According to the above sections, here's the tunning for my fiber http client ( which of course I'm using a single instance of ):
PoolingNHttpClientConnectionManager connectionManager = new PoolingNHttpClientConnectionManager( new DefaultConnectingIOReactor( IOReactorConfig. custom(). setIoThreadCount(16). setSoKeepAlive(false). setSoLinger(0). setSoReuseAddress(false). setSelectInterval(10). build() ) ); connectionManager.setDefaultMaxPerRoute(32768); connectionManager.setMaxTotal(131072); FiberHttpClientBuilder fiberClientBuilder = FiberHttpClientBuilder. create(). setDefaultRequestConfig( RequestConfig. custom(). setSocketTimeout(1500). setConnectTimeout(1000). build() ). setConnectionReuseStrategy(NoConnectionReuseStrategy.INSTANCE). setConnectionManager(connectionManager). build();
ulimits for open-files are set super high ( 131072 for both soft and hard values )
- Eden is set for 18GB , Total heap size is 24GB
- OS Tcp stack is also well tuned :
kernel.printk = 8 4 1 7 kernel.printk_ratelimit_burst = 10 kernel.printk_ratelimit = 5 net.ipv4.ip_local_port_range = 8192 65535 net.core.rmem_max = 16777216 net.core.wmem_max = 16777216 net.core.rmem_default = 16777216 net.core.wmem_default = 16777216 net.core.optmem_max = 40960 net.ipv4.tcp_rmem = 4096 87380 16777216 net.ipv4.tcp_wmem = 4096 65536 16777216 net.core.netdev_max_backlog = 100000 net.ipv4.tcp_max_syn_backlog = 100000 net.ipv4.tcp_max_tw_buckets = 2000000 net.ipv4.tcp_tw_reuse = 1 net.ipv4.tcp_tw_recycle = 1 net.ipv4.tcp_fin_timeout = 10 net.ipv4.tcp_slow_start_after_idle = 0 net.ipv4.tcp_sack = 0 net.ipv4.tcp_timestamps = 1
Problem description
- Under low-medium load all is well , connections are leased , cloesd and the pool replenishes
- Beyond some concurrency point , the IOReactor Threads ( 16 of them ) seem to stop functioning properly, prior to dying.

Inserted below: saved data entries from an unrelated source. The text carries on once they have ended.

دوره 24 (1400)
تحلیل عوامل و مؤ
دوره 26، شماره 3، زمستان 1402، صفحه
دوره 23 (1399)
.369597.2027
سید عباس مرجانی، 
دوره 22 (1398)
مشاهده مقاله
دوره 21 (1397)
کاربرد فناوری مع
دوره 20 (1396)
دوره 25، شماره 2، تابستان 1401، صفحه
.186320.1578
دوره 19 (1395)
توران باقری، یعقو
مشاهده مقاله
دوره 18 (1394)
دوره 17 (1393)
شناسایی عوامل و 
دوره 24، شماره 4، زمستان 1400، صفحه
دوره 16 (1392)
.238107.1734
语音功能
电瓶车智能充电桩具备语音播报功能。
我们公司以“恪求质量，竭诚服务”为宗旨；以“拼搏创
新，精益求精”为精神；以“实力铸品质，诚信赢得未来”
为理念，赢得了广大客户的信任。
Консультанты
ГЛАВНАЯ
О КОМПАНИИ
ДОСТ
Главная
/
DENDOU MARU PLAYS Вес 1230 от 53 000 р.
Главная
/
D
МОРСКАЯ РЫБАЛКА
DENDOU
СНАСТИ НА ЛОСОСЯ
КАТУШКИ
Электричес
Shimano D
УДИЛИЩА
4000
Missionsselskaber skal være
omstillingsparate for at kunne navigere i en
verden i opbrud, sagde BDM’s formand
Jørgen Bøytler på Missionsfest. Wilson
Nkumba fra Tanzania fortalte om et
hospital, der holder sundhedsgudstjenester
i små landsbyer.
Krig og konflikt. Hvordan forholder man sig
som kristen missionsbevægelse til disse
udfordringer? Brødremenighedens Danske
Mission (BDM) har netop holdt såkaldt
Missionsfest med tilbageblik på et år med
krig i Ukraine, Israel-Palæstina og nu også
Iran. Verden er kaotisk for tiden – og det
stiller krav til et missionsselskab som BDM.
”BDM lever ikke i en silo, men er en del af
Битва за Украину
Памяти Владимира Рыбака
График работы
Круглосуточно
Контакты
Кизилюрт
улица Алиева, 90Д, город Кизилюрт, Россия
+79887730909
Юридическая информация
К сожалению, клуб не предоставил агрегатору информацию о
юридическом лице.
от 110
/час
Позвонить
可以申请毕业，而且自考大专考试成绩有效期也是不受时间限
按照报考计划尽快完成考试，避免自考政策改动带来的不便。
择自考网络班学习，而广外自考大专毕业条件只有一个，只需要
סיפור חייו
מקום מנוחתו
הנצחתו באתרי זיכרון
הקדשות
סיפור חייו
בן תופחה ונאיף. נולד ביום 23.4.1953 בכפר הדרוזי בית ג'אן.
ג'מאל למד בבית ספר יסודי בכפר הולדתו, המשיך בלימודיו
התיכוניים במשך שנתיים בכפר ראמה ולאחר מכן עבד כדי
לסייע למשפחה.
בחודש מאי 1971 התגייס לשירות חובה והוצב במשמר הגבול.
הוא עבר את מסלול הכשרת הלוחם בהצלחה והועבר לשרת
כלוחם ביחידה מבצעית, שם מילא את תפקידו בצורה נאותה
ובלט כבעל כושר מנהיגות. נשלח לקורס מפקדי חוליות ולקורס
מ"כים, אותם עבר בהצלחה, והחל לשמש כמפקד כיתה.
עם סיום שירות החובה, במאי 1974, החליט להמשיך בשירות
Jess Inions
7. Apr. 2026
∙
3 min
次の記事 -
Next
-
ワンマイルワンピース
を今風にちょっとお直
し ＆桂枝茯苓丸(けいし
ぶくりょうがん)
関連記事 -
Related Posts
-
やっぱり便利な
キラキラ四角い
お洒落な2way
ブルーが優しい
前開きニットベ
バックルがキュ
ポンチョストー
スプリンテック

- I've written a small thread to get the pool stats and print them each second. At around 25K leased connections , actual data is not sent anymore over the socket connections , The
Pending
stat clibms to a sky-rocketing 30K pending connection requests as well - This situation persists and basically renders the application useless. At some point the I/O Reactor threads die, not sure when and I haven't been able to catch the exceptions so far
lsof
ing the java process , I can see it has tens of thousands of file descriptors , almost all of them are in CLOSE_WAIT ( which makes sense , as the I/O reactor thread die/stop functioning and never get to actually closing them- During the time the application breaks, the server is not heavily overloaded/cpu stressed
Questions
- I'm guessing I am reaching some sort of boundary somewhere , though I'm rather clueless as to what or where it may reside. Except from the following
- Is it possible I'm reaching an OS port ( all applicative requests are originating from a single internal IP after all) limits and creates an error that sends IO Reactor threads to die ( something similar to open files limit errors ) ?